Today, the cutting edge of clinical care overlaps with primary care. The clinical vanguard addresses the medical vulnerabilities of patients with HIV, seeking to eliminate preventable morbidity and premature death. Among this clinical vanguard is the screening for and prevention of anal cancer. With the increased longevity of people living with HIV and the nearly universal exposure to human papillomavirus (HPV), there is now potential for progression to mucosal cellular dysplasia and eventual malignancy.

We know that prevention is possible because of the example of cervical cancer, the etiology of which is exposure to oncogenic serotypes of HPV (16 and 18 are most common). Screenings for cervical cancer (regular clinical examinations and Pap smears) and treatments to eliminate high-grade dysplasia have decreased the incidence rate by over 50% since the 1970s. Vaccination against HPV has been available since 2006 and offers the prospect of preventing HPV-associated malignancies, including head and neck cancer, in future decades.
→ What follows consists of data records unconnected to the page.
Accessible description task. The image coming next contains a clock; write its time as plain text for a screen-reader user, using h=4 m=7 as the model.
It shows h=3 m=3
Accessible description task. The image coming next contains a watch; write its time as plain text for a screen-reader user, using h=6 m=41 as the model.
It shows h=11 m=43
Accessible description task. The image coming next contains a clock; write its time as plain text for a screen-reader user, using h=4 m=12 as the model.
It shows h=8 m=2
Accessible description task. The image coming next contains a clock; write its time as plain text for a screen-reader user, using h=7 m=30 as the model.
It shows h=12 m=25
However, rates of anal cancer are increasing. The CDC estimates that about 4,700 new cases of HPV-associated anal cancers are diagnosed in women and about 2,300 are diagnosed in men each year in the United States. Anal cancer rates in individuals with HIV have increased in the era of effective antiretrovirals and greater longevity. The highest rates, at 95 per 100,000, are in HIV-positive men who have sex with men. Very similar rates were noted in a more recent study that found increased risk with advancing age and in those with an AIDS diagnosis.
 

All patients with HIV should be screened

The New York State AIDS Institute Clinical Guidelines Program recommends screening for anal dysplasia in all patients with HIV. A proactive approach similar to cervical cancer screening is appropriate and includes measures easily implemented by all clinicians.
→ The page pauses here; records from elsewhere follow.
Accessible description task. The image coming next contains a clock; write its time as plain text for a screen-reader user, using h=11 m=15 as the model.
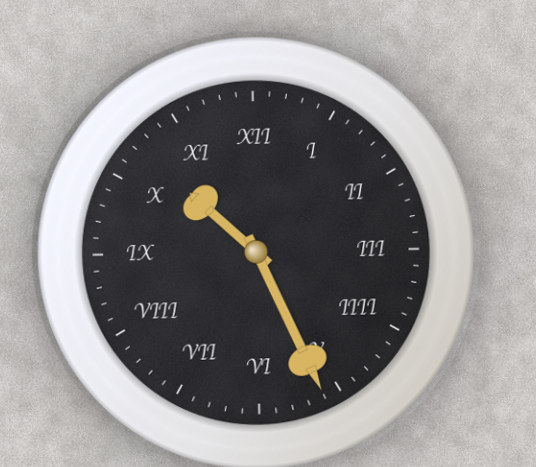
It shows h=10 m=26
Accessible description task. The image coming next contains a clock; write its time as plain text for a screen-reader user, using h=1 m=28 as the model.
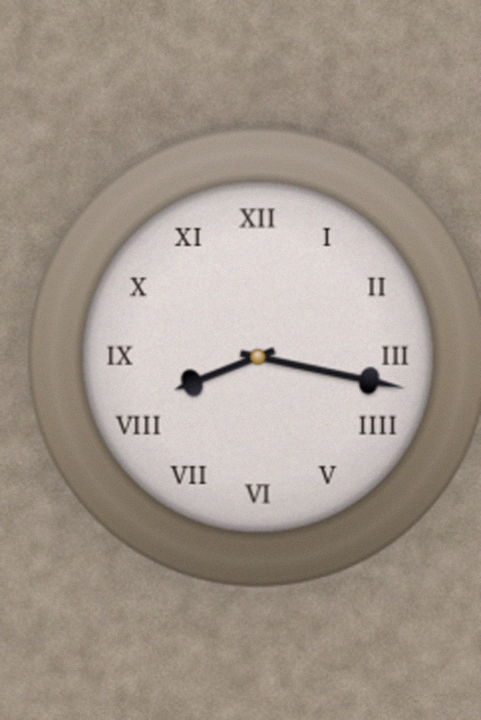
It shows h=8 m=17
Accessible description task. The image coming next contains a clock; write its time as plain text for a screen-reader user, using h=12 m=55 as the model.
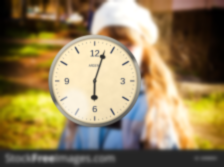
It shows h=6 m=3
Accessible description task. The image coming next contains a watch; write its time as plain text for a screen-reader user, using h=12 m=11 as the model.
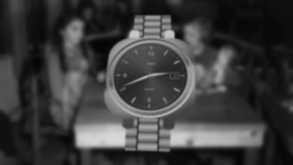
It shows h=2 m=41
• History: Assess for rectal symptoms, anal pain, discharge, and lumps.
• Physical exam: Assess for presence of perianal lesions; perform a thorough digital rectal exam.
• Anal Pap test for anal cytology: Insert a Dacron swab moistened with tap water about 3 inches into the anal canal, applying pressure to lateral anal walls and rotating the swab. Then remove and place the swab into liquid cytology solution, shake vigorously for a full 30 seconds, and assess for any dysplasia (high-grade squamous intraepithelial lesion, low-grade intraepithelial lesion, atypical squamous cells of undetermined significance), which would warrant further evaluation by high-resolution anoscopy (HRA).

High-resolution anoscopy

HRA for anal dysplasia corresponds to colposcopy for cervical dysplasia. The ability to treat and eliminate high-risk precursor lesions interrupts the progression to malignancy. The efficacy of this strategy is being evaluated in a National Institutes of Health prospective trial called the Anchor Study. The epidemiology of HPV; the clinical horror of witnessing the painful, preventable deaths of young patients with well-controlled HIV caused by anal cancer; and the example of controlling cervical cancer have motivated my practice to assure comprehensive care for our patients.

Unfortunately, establishing HRA in one’s practice is challenging. Barriers to practice include the expense of required equipment and the absence of consensus on specific products. In addition, hands-on precepting to ease newcomers to competence is not generally available. Considerable skill is required for complete visualization of the anal transformative zone in the folds of the anal canal, and recognizing high-risk lesions requires study and accumulated experience. The International Anal Neoplasia Society is a useful resource that also offers a training course. We are invited to train ourselves, and to rely on the eventual feedback of biopsy results and the forbearance of our early patients.

The expanding scope of our medical practices must shift to meet the evolving needs of the growing population of virologically suppressed patients who are living longer. HIV care involves curing life-threatening opportunistic infections, encouraging antiretroviral adherence, and providing comprehensive care – which now includes preventing anal cancer.

A version of this article first appeared on Medscape.com.